Source records:
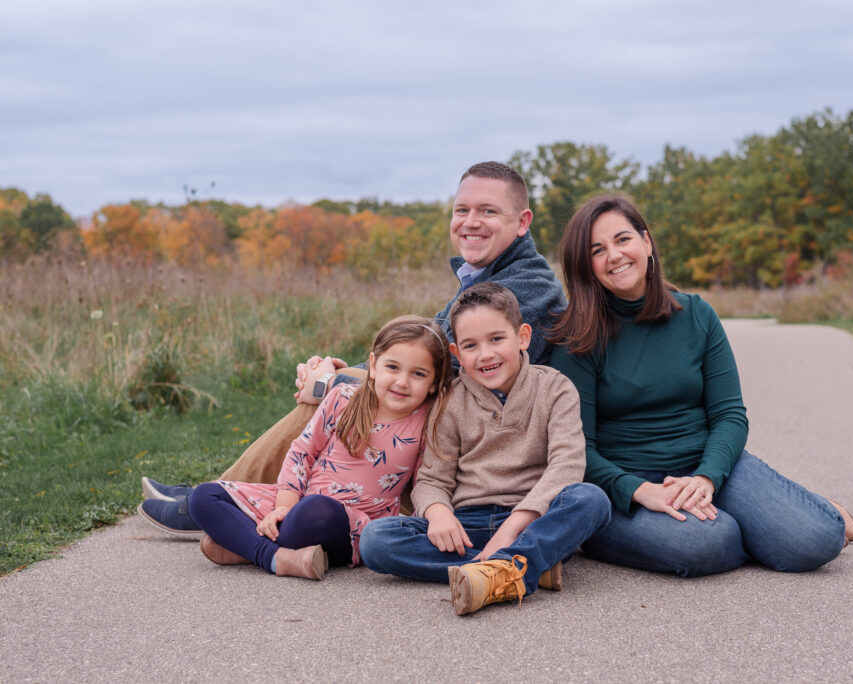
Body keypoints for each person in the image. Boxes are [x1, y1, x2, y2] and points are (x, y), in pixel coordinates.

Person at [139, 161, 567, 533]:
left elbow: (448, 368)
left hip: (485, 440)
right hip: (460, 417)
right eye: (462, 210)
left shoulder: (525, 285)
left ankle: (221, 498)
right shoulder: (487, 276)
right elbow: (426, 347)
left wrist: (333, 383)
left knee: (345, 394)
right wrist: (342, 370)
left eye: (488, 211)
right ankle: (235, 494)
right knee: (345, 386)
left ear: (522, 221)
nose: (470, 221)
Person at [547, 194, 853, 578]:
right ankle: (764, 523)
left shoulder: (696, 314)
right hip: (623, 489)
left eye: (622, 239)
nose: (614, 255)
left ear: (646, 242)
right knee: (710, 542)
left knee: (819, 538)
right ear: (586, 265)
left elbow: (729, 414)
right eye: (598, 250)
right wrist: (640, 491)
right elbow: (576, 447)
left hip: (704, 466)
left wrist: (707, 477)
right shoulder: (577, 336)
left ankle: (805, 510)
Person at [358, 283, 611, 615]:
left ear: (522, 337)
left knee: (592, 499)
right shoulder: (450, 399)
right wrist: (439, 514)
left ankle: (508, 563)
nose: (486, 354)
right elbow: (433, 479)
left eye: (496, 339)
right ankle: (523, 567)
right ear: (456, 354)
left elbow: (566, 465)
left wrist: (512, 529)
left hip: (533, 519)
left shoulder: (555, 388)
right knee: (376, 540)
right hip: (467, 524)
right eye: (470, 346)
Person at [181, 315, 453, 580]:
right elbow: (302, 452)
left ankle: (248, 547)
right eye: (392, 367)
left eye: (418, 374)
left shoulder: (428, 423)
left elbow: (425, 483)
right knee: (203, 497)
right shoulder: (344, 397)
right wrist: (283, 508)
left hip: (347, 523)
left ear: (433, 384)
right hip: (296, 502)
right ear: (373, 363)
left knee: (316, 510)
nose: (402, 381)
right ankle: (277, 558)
...
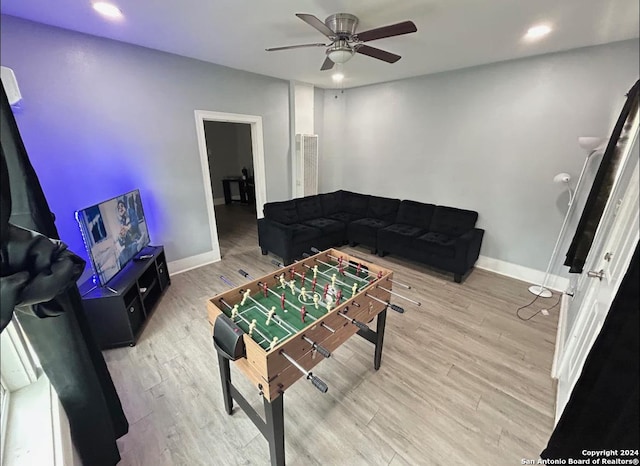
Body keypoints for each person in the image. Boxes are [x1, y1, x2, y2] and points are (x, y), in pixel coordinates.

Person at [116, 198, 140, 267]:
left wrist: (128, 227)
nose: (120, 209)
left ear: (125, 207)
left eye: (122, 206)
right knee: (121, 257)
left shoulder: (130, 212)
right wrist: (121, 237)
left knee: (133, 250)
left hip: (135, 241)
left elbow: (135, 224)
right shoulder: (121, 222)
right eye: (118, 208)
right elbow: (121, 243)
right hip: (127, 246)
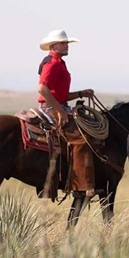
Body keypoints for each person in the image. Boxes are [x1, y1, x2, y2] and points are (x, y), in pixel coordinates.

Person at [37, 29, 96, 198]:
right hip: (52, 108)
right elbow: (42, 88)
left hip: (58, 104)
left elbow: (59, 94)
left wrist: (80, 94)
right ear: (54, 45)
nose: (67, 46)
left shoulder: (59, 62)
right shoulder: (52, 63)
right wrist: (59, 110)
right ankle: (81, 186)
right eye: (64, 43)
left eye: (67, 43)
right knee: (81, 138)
==
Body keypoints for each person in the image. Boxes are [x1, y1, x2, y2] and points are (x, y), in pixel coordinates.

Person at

Exercise instructions:
In the material above, locate the line containing "right ear: (586, 265)" and the line containing "left shoulder: (428, 423)". Transcribe exactly those two lines and every line between them, and nothing more.

Response below:
right ear: (586, 265)
left elbow: (729, 414)
right eye: (598, 250)
right wrist: (640, 491)
right elbow: (576, 447)
left hip: (704, 466)
left wrist: (707, 477)
right shoulder: (577, 336)
left ankle: (805, 510)
Person at [358, 283, 611, 615]:
left ear: (522, 337)
left knee: (592, 499)
right shoulder: (450, 399)
right wrist: (439, 514)
left ankle: (508, 563)
nose: (486, 354)
right elbow: (433, 479)
left eye: (496, 339)
right ankle: (523, 567)
right ear: (456, 354)
left elbow: (566, 465)
left wrist: (512, 529)
left hip: (533, 519)
left shoulder: (555, 388)
right knee: (376, 540)
right hip: (467, 524)
right eye: (470, 346)
Person at [181, 315, 453, 580]:
right elbow: (302, 452)
left ankle: (248, 547)
right eye: (392, 367)
left eye: (418, 374)
left shoulder: (428, 423)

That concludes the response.